-- Problem --
Copy the records word for word, from the start up to and including the line with "state / province: Mombasa".
◇ ◇ ◇ ◇
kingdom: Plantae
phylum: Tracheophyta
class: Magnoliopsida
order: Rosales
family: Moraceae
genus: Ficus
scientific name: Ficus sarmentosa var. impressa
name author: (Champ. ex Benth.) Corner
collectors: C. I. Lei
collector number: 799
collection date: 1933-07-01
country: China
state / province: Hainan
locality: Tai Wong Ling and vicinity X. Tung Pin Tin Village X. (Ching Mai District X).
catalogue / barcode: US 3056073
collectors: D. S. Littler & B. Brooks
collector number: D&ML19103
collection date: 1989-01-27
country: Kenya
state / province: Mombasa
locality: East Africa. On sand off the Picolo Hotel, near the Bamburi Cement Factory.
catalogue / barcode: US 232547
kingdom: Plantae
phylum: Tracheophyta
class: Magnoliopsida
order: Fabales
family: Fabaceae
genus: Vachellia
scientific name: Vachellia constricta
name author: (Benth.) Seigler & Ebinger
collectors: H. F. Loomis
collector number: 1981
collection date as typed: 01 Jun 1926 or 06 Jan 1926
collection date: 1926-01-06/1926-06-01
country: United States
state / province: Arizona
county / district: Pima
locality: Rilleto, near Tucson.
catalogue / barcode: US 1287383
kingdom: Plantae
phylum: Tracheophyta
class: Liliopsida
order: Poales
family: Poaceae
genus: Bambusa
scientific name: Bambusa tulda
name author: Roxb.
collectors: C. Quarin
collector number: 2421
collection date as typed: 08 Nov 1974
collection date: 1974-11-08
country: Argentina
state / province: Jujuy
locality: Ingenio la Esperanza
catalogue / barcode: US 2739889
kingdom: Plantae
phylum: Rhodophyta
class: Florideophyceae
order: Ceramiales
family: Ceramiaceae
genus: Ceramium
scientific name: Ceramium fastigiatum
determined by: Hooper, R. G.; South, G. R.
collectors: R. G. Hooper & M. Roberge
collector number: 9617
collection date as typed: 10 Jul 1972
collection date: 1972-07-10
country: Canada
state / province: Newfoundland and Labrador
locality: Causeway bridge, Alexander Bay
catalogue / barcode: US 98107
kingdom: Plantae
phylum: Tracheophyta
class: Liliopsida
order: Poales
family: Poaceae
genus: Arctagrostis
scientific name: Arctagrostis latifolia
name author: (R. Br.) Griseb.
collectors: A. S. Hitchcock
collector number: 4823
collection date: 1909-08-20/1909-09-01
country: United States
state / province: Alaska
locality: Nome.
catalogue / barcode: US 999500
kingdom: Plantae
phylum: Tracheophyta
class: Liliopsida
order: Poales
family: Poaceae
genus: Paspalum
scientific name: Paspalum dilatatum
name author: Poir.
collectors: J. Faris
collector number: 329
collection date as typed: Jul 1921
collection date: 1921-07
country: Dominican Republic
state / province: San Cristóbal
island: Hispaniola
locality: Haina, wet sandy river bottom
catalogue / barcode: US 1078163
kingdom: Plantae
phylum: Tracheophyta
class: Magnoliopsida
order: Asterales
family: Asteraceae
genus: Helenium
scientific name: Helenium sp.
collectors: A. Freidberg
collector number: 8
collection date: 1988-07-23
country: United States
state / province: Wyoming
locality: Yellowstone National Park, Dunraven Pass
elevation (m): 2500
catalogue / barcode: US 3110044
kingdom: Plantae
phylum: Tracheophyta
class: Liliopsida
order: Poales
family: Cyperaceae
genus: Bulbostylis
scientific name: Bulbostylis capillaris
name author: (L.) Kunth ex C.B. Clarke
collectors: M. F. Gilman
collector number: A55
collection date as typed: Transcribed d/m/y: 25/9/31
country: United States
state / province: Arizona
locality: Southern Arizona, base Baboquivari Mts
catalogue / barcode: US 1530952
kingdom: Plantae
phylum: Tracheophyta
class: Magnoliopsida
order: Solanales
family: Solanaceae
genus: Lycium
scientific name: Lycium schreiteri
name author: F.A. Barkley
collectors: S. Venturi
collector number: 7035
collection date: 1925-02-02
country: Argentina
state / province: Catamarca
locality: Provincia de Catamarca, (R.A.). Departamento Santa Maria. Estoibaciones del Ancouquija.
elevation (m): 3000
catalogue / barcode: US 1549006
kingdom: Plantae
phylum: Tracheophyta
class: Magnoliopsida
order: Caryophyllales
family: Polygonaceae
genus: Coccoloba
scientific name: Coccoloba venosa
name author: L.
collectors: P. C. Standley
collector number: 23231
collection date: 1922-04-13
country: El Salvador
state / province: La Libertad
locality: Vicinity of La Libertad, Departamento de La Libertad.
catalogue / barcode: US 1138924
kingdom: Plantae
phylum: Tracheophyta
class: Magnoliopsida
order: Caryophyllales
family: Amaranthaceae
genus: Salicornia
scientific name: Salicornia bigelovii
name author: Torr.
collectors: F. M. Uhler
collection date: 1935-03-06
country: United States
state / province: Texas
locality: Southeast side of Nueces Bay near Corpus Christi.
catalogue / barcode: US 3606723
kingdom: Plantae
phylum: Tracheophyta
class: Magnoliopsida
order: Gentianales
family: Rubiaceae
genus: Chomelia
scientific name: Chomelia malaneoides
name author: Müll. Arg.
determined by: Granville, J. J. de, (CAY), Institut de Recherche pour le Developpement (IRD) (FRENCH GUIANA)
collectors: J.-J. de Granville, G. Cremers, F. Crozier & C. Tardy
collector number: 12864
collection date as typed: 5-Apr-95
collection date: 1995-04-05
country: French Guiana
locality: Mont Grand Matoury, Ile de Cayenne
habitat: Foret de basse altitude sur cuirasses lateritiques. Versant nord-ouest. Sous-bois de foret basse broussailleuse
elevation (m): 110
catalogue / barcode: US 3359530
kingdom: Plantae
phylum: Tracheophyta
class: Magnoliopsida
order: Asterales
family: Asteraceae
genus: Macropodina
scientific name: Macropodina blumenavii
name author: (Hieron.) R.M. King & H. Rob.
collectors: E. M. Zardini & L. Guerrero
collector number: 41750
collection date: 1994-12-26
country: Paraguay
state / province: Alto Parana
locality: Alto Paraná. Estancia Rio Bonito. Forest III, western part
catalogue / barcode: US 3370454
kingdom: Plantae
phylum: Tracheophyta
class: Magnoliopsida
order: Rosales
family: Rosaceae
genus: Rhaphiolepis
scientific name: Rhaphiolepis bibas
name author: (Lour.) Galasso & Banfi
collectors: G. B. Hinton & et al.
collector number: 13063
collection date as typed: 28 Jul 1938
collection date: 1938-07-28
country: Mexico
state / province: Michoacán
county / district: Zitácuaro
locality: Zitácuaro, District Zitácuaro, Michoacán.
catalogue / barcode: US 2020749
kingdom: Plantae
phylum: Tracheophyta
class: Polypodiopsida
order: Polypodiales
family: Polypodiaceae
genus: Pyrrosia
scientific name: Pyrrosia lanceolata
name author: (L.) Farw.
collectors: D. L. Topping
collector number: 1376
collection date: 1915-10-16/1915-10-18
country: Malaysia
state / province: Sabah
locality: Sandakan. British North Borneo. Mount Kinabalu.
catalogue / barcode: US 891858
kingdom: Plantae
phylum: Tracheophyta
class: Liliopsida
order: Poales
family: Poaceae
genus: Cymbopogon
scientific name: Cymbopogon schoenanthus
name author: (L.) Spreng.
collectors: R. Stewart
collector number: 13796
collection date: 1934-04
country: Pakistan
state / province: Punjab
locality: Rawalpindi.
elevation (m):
◇ ◇ ◇ ◇
-- Answer to the problem --
kingdom: Plantae
phylum: Tracheophyta
class: Magnoliopsida
order: Rosales
family: Moraceae
genus: Ficus
scientific name: Ficus sarmentosa var. impressa
name author: (Champ. ex Benth.) Corner
collectors: C. I. Lei
collector number: 799
collection date: 1933-07-01
country: China
state / province: Hainan
locality: Tai Wong Ling and vicinity X. Tung Pin Tin Village X. (Ching Mai District X).
catalogue / barcode: US 3056073
collectors: D. S. Littler & B. Brooks
collector number: D&ML19103
collection date: 1989-01-27
country: Kenya
state / province: Mombasa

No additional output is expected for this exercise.